◆ **Aim of the task**: Output each record below exactly. No images go in the copy.
▼
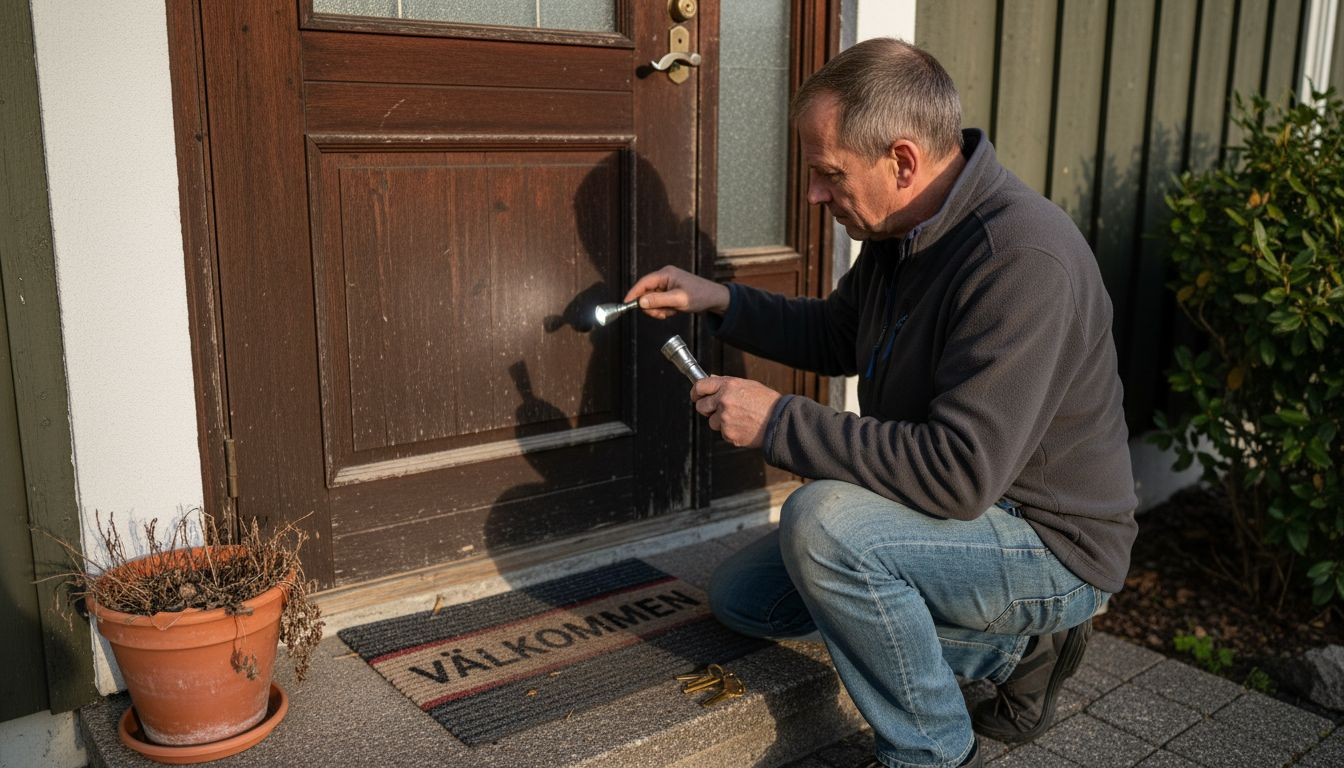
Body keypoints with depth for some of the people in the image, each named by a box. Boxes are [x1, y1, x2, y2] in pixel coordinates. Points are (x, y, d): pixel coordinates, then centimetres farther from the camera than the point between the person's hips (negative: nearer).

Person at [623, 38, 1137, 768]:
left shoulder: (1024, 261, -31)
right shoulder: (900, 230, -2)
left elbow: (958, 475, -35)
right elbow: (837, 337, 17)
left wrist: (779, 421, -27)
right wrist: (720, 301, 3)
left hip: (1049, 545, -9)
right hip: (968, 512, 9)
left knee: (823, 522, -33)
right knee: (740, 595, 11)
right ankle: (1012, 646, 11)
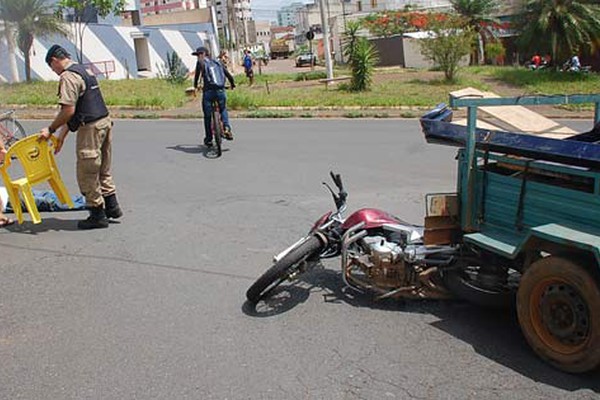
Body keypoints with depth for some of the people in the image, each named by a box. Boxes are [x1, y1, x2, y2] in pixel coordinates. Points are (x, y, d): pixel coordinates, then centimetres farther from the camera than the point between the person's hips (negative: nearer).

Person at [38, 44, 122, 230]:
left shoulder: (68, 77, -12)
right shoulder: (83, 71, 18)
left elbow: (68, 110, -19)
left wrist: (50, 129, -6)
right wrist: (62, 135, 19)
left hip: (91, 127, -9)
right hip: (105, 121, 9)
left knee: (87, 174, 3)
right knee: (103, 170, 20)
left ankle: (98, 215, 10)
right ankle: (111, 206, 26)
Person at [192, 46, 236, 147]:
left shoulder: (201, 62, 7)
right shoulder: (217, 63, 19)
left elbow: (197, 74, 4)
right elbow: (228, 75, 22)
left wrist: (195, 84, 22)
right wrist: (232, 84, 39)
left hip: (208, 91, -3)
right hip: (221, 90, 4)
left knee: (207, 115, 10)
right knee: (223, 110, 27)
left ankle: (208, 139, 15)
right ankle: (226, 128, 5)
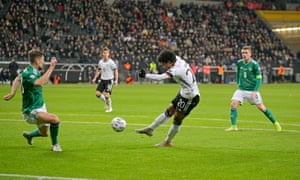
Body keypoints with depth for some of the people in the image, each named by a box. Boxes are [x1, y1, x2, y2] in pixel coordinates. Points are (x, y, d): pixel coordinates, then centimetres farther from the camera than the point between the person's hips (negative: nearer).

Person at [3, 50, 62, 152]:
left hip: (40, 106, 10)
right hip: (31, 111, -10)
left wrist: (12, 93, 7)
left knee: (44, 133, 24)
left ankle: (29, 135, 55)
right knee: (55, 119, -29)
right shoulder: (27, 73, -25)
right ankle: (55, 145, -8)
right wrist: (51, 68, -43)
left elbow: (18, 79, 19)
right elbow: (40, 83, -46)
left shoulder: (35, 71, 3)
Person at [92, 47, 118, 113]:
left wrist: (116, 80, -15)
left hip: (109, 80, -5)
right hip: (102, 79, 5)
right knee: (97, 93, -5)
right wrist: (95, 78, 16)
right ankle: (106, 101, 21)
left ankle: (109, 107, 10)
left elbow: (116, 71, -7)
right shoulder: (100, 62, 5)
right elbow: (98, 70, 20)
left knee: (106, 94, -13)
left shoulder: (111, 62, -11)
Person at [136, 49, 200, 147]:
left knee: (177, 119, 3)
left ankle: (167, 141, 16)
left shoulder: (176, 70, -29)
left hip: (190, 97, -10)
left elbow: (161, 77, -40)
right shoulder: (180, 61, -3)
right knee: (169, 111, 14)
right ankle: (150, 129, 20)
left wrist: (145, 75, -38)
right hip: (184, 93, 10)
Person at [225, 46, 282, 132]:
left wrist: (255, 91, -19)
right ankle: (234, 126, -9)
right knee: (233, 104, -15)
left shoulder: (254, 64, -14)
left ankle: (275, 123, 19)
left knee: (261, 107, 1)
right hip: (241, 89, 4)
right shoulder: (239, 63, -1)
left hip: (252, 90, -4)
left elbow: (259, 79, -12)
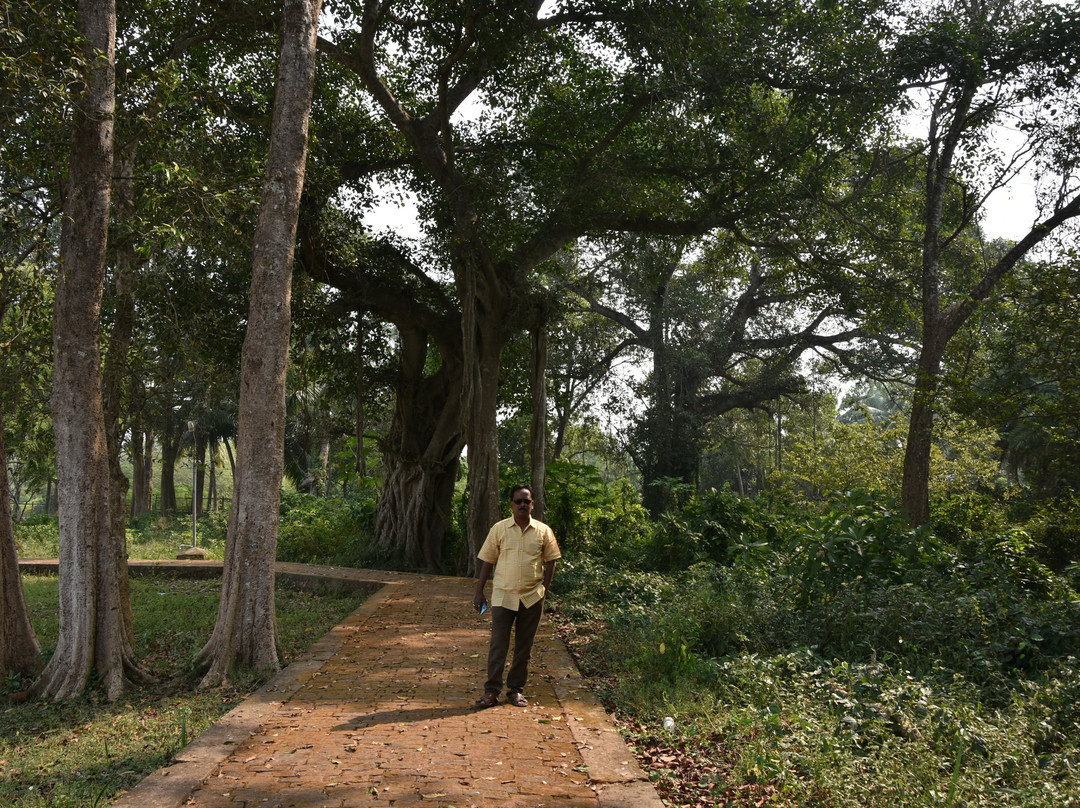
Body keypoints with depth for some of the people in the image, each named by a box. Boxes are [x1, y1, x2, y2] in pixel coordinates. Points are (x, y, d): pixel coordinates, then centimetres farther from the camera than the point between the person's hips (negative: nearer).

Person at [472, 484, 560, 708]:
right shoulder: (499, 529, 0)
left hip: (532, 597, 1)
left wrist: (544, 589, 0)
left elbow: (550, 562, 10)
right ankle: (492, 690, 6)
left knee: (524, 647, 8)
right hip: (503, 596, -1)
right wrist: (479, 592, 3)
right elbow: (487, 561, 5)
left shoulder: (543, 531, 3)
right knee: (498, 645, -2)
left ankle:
▲
◆ **Output of the task**:
Body keypoints with depth for some of the people in the image, each named by a box. Boxes are [x1, y1, x2, y2] in pixel coordinates. Points are (x, y, d): pixel coordinates, then centimetres farther from the camera than the point between the person's hips (negative: nearer).

Person at [623, 38, 1137, 768]:
left shoulder: (1024, 261, -31)
right shoulder: (900, 230, -2)
left elbow: (958, 475, -35)
right elbow: (837, 337, 17)
left wrist: (779, 421, -27)
right wrist: (720, 301, 3)
left hip: (1049, 545, -9)
right hip: (968, 512, 9)
left knee: (823, 522, -33)
right knee: (740, 595, 11)
right ankle: (1012, 646, 11)
Body keypoints with depth for some of the people in the image, each named by a box. Boxes are [x1, y1, x2, y2] in pixel coordinates. Points are (x, y, d): pixel coordinates, then centimetres farther from the camera than the point between the person's hips (negative: nearer).

Person at [38, 44, 122, 230]:
left shoulder: (68, 77, -12)
right shoulder: (83, 71, 18)
left elbow: (68, 110, -19)
left wrist: (50, 129, -6)
right wrist: (62, 135, 19)
left hip: (91, 127, -9)
right hip: (105, 121, 9)
left knee: (87, 174, 3)
right knee: (103, 170, 20)
left ankle: (98, 215, 10)
right ankle: (111, 206, 26)
Person at [192, 46, 236, 147]:
left shoulder: (201, 62, 7)
right shoulder: (217, 63, 19)
left elbow: (197, 74, 4)
right elbow: (228, 75, 22)
left wrist: (195, 84, 22)
right wrist: (232, 84, 39)
left hip: (208, 91, -3)
right hip: (221, 90, 4)
left knee: (207, 115, 10)
right knee: (223, 110, 27)
left ankle: (208, 139, 15)
right ankle: (226, 128, 5)
Body keypoints with depth for some of the people in the image, each named by a box. Boxes are [x1, y1, x2, y2] in pixel coordinates. Points are (x, y, d): pixel coordinates, then centimetres farther from the camera than the point between the person's hips (negative: nearer).

Person at [3, 50, 62, 152]:
left hip: (40, 106, 10)
right hip: (31, 111, -10)
left wrist: (12, 93, 7)
left knee: (44, 133, 24)
left ankle: (29, 135, 55)
right knee: (55, 119, -29)
right shoulder: (27, 73, -25)
right ankle: (55, 145, -8)
right wrist: (51, 68, -43)
left elbow: (18, 79, 19)
right elbow: (40, 83, -46)
left shoulder: (35, 71, 3)
Person at [92, 47, 118, 113]:
left wrist: (116, 80, -15)
left hip: (109, 80, -5)
right hip: (102, 79, 5)
right knee: (97, 93, -5)
right wrist: (95, 78, 16)
right ankle: (106, 101, 21)
left ankle: (109, 107, 10)
left elbow: (116, 71, -7)
right shoulder: (100, 62, 5)
right elbow: (98, 70, 20)
left knee: (106, 94, -13)
left shoulder: (111, 62, -11)
Person at [136, 49, 200, 147]:
left knee: (177, 119, 3)
left ankle: (167, 141, 16)
left shoulder: (176, 70, -29)
left hip: (190, 97, -10)
left elbow: (161, 77, -40)
right shoulder: (180, 61, -3)
right knee: (169, 111, 14)
right ankle: (150, 129, 20)
left wrist: (145, 75, -38)
right hip: (184, 93, 10)
Person at [225, 46, 282, 132]:
left wrist: (255, 91, -19)
right ankle: (234, 126, -9)
right knee: (233, 104, -15)
left shoulder: (254, 64, -14)
left ankle: (275, 123, 19)
left knee: (261, 107, 1)
right hip: (241, 89, 4)
right shoulder: (239, 63, -1)
left hip: (252, 90, -4)
left elbow: (259, 79, -12)
Body keypoints with depth for some of the people in the image, each named by a box. Boxes are [x1, y1, x2, y2] in pixel coordinates. Points are (x, y, d): pixel coordinates, then centimetres farther from the camera than the point between the person's hips (negative: nearer).

Person at [472, 484, 560, 708]:
right shoulder: (499, 529, 0)
left hip: (532, 597, 1)
left wrist: (544, 589, 0)
left elbow: (550, 562, 10)
right ankle: (492, 690, 6)
left knee: (524, 647, 8)
right hip: (503, 596, -1)
right wrist: (479, 592, 3)
right elbow: (487, 561, 5)
left shoulder: (543, 531, 3)
right knee: (498, 645, -2)
left ankle:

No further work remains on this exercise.